> _Actions to take_:
A - Answer these questions from the Nigel Butterley biography:
(i) With whom did Butterley study in London?
(ii) Which award did he receive in 1967 as its first winner?
(iii) During which years did he lecture at the Newcastle Conservatorium?
B - Write the next part of the Nigel Butterley biography, picking up after its final sentence.

> _Extract to read_:
.....
- Born: 13 May 1935
- Died: 19 February 2022 (aged 86)
- Education: Sydney Grammar School Sydney Conservatorium of Music

= Nigel Butterley =

Australian musician (1935–2022)

Nigel Henry Cockburn Butterley (13 May 1935 – 19 February 2022) was an Australian composer and pianist.

==Life and career==
Butterley was born in Sydney and learned to play the piano at the age of five. He attended Sydney Grammar School, but music was not taught at the school at that time, so he sought training from the Sydney Conservatorium of Music. He then travelled abroad and spent a year in Europe, where he studied with Priaulx Rainier in London.

After returning to Australia, Butterley composed his work Laudes in 1963. He won the Prix Italia award for his work In the Head the Fire in 1966. In 1967 he was the inaugural winner of the Albert H. Maggs Composition Award. He continued to compose throughout the following decades, composing works for the Sydney Proms concerts such as Interaction for Artist and Orchestra, music performed while artist John Peart painted and First Day Covers, a collaboration with Barry Humphries' character Dame Edna Everage. Butterley went on to win the Paul Lowin Orchestral Prize in 2001.

Butterley lectured at the Newcastle Conservatorium from 1973 to 1991, and later at the Sydney Conservatorium. He also broadcast programs on ABC Classic FM.

On 10 June 1991, Butterley was appointed a Member of the Order of Australia (AM) "in recognition of services to music".
.....
Records taken from a dataset
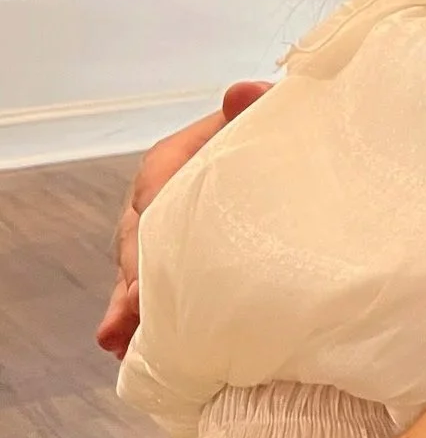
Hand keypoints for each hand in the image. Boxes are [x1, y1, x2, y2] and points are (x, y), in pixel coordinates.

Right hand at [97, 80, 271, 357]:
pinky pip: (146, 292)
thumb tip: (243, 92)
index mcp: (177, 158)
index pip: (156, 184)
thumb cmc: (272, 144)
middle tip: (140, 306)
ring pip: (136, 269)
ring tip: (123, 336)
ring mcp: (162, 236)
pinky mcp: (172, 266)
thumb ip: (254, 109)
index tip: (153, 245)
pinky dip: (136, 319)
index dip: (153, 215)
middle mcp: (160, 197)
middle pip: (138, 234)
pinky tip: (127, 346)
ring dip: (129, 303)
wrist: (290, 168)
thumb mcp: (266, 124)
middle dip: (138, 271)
.....
> _Answers for the tasks_:
A -
(i) Priaulx Rainier
(ii) The Albert H. Maggs Composition Award
(iii) From 1973 to 1991

B -
Butterley died at a nursing home on 19 February 2022, aged 86.

==Compositions==
Butterley's compositions were strongly influenced by poetry and are sometimes accompanied by recitation when performed. He composed a series of pieces inspired by the poetry of William Blake, and in later life was inspired by the work of Kathleen Raine.

His other compositions included There Came a Wind Like a Bugle, The White-throated Warbler (written for Carl Dolmetsch in 1966), Child in Nature, The Wind Stirs Gently, Frogs and Uttering Joyous Leaves.

In 2007 the Sydney Chamber Choir commissioned a new work, Beni Avshalom, which was completed almost 50 years after Butterley's frequently performed landmark choral work The True Samaritan.

==Awards and nominations==
===ARIA Music Awards===
The ARIA Music Awards is an annual awards ceremony that recognises excellence, innovation, and achievement across all genres of Australian music. They commenced in 1987.

! Ref.

| Year | Nominee / work | Award | Result | Ref. |
|---|---|---|---|---|
| 1994 | John Cage | Best Classical Album | Nominated |  |

===Don Banks Music Award===
The Don Banks Music Award was established in 1984 to publicly honour a senior artist of high distinction who has made an outstanding and sustained contribution to music in Australia. It was founded by the Australia Council in honour of Don Banks, Australian composer, performer and the first chair of its music board.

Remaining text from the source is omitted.